L’écriture est identique à toutes les autres formes d’art. Avec vingt-six lettres, elle révèle depuis des millénaires nos pensées, nos vies, nos envies. Elle fait exister l’invisible, ces imperceptibles « mouvements de l’âme » (Boris Cyrulnik) . L’art et la littérature ont ce pouvoir essentiel à nos vies.

Sortez le Pollock en vous!!

Depuis cent ans, les courants artistiques se sont succédés et juxtaposés. Mais cubisme, fauvisme, expressionnisme, …ils suivent au fond les deux directions majeures : celle du dessin (s’exprimer par la ligne, donner l’importance à l’aspect graphique) et celle de la couleur (oser les couleurs pures, les appliquer avec des nouveaux outils, de nouveaux médiums…).
Matisse découpait dans le papier coloré comme s’il le sculptait, Van Gogh donnait du relief aux couleurs par empâtements,  les fauves ont osé les troncs d’arbre mauves et les toits verts. Le mouvement abstrait, abolissant l’idée de motif dans l’oeuvre, a lui-même suivi ces deux chemins initiés:  l’un plus graphique et géométrique (comme Mondrian) l’autre lyrique, inspiré des dernières nymphéas de Monet.
Ce résumé est un peu simpliste mais nécessaire pour présenter le livre Jackson Pollock, le peintre qui en mettait partout, (Phaïdon 2019) et expliquer comment le geste de peindre s’est libéré.
Libérer le geste (au-dessus, une acrylique au couteau – 1ère année du primaire), c’est donner place au mouvement, mettre de l’avant la trace humaine sur l’oeuvre. Comme galoper dans une prairie avec ce sentiment fort de liberté (d’où l’image de Charlotte sur son chien bleu, extrait de l’Album Chien bleu de Nadja).
C’est travailler la matière  vivante. Les artistes : De Kooning, Jean Paul Riopelle, Joan Mitchell étaient dans ce courant, à coups de couteaux, de grosses brosses, et de mains, parfois.

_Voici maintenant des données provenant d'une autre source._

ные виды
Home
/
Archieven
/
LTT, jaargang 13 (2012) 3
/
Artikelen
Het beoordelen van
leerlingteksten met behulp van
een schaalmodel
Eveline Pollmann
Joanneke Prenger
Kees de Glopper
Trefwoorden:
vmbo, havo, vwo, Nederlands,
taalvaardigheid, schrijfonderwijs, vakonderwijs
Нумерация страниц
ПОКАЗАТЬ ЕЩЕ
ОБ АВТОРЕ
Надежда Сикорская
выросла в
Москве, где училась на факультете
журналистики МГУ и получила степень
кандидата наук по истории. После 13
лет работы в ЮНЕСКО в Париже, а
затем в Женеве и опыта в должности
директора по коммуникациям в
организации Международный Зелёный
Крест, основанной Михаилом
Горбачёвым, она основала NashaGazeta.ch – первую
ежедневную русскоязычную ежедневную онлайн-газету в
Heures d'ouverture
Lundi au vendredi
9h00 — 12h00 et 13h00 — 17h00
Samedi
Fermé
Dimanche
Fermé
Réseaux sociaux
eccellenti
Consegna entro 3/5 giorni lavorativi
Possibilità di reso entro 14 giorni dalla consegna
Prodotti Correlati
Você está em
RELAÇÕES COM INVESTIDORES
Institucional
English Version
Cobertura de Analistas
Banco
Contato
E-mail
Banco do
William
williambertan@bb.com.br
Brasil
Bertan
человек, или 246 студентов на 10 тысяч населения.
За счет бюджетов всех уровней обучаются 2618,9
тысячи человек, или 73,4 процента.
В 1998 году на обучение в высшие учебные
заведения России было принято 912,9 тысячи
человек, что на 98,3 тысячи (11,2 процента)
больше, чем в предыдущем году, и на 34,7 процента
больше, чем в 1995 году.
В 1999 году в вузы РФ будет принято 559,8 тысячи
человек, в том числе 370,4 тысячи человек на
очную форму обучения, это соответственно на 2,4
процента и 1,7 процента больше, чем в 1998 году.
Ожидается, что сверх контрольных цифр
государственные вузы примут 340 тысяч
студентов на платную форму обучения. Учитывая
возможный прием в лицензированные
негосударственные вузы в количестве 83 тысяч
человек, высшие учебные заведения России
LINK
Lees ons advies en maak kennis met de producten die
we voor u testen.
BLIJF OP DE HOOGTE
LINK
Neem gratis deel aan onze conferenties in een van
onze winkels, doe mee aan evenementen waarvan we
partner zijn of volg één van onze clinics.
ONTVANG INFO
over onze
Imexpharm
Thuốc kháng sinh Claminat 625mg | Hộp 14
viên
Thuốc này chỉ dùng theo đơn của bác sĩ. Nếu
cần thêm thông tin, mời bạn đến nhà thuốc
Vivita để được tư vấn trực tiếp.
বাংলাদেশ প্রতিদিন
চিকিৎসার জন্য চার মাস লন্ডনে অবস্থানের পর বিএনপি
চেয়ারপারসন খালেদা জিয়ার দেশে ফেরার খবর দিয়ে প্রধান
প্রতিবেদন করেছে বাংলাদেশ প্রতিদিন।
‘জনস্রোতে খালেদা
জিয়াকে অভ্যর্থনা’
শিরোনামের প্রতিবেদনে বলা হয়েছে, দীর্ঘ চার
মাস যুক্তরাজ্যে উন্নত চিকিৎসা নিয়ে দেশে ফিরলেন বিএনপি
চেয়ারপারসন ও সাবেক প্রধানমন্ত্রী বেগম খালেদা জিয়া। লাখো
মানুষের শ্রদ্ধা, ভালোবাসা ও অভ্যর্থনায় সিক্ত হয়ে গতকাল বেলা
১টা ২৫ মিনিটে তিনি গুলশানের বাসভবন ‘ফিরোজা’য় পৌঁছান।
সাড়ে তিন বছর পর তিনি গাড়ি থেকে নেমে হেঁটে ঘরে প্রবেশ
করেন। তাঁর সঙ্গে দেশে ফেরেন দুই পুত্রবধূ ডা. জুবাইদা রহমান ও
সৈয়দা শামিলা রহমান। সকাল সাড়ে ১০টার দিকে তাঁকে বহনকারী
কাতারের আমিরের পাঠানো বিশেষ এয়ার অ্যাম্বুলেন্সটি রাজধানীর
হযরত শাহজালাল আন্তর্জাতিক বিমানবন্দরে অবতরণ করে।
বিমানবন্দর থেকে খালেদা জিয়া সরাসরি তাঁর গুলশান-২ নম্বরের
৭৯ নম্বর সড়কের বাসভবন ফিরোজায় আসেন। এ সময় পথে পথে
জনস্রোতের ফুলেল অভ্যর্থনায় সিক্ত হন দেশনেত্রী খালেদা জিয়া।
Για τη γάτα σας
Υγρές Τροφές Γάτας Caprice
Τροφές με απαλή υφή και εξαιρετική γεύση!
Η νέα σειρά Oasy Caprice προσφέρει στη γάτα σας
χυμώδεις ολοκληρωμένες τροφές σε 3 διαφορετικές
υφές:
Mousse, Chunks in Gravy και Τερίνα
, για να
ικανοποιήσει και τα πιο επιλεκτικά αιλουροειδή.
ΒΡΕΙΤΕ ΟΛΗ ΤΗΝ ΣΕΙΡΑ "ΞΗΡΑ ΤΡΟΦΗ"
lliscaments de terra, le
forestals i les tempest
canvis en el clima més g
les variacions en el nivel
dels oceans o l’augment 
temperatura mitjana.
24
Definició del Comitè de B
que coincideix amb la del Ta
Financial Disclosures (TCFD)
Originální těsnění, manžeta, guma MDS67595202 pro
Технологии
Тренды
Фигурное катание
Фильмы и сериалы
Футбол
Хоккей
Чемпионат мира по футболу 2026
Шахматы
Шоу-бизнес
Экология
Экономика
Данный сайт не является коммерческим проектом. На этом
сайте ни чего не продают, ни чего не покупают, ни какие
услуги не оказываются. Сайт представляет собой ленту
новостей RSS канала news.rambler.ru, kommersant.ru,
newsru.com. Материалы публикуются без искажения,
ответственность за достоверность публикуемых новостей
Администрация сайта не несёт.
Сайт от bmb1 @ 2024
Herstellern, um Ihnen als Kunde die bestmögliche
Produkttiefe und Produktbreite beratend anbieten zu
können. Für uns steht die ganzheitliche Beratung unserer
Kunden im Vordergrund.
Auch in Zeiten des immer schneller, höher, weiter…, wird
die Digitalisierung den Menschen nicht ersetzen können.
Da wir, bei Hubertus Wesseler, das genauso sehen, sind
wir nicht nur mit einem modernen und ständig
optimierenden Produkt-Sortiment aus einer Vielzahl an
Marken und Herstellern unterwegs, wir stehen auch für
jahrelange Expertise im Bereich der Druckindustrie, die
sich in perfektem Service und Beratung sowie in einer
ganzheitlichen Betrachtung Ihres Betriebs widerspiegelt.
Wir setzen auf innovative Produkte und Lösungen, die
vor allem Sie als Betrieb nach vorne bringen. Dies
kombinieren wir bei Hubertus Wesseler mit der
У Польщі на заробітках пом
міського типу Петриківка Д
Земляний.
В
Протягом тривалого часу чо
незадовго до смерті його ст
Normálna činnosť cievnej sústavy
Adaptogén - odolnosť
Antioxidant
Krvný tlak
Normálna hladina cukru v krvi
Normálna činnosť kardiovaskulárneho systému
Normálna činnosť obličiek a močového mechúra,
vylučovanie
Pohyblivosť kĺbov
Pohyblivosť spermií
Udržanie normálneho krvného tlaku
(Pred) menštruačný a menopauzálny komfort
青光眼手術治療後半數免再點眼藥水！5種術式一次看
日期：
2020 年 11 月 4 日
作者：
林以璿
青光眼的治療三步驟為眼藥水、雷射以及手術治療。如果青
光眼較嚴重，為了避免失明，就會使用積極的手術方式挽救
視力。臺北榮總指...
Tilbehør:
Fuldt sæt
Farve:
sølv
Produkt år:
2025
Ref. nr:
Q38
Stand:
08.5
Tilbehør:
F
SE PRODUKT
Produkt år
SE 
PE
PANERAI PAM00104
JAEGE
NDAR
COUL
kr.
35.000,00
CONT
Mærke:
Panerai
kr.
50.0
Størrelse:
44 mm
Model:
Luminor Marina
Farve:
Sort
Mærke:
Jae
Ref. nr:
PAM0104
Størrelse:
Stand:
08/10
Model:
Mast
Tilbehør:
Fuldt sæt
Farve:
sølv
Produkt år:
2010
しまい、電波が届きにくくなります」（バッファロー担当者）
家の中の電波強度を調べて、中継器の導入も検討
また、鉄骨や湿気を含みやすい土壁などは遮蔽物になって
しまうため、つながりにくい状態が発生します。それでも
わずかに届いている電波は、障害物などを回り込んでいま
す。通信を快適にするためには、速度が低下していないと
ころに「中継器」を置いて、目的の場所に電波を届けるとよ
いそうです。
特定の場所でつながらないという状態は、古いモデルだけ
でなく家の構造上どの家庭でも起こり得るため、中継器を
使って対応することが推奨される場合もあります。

On a souvent comparé Jean Paul Riopelle (1923-2002) à  Jackson Pollock (1912-1956) : tous deux ont peint des « all-over », remplissant la toile et au-delà; ils peignaient avec intensité de grandes toiles abstraites sous l’impulsion du mouvement; ils aimaient le mouvement; ils en mettaient partout quand ils travaillaient. Ils sont tous deux de très grands magiciens (cf. Riopelle l’artiste magicien).
Leurs techniques et leurs conception de l’art sont pourtant très différentes. Riopelle est peut-être plus instinctif et propose des « plaisirs visuels » proches de la nature.  Pollock agit par son geste, dans une conception moins proche de cette dernière.
C’est sur le thème du mouvement que ce livre permet de bien comprendre Jackson Pollock. Choisissant de raconter en noir en blanc l’histoire et le tempérament de l’artiste, Fausto Gilberti met en valeur le personnage et sa gestuelle. Le personnage et le graphisme ne faisant qu’un.
Le livre imagine avec humour la danse et le rythme de Jackson autour de sa toile déposée à terre. Pourtant dans son « dripping », rien n’est totalement laissé au hasard. « Il faisait très attention à la façon dont la peinture tombait ». Le geste est libre mais contrôlé.
Notre regard sur les toiles de Pollock est fort différent de celui que l’on pose sur celles de Riopelle, plus colorées, avec des lignes directrices papillonnantes sous l’effet de son couteau. L’oeil travaille différemment sur un  Pollock car il fait tomber ou projette sa peinture en « dansant » autour de sa toile qu’il ne touche pas en réalité. Nous sommes donc plus sensibles à la trace du geste de l’artiste.

Résultats de recherche d'images pour « jackson pollock »C’est l’été, libérez le Pollock qui est en vous! Étendez une grande feuille de papier (l’idéal est le papier de boucher) dans votre cours ou sur le gazon. Préparez de la peinture dans des pots de yaourts et faites la couler et/ou avec de grands pinceaux, des bâtons, projetez les couleurs. Un merveilleux défoulement.

L’art nous invite à regarder la vie différemment et à entrer dans des zones que nous n’avons pas encore explorées. L’art nous invite aussi à poser des gestes nouveaux. Jetez-vous à l’eau!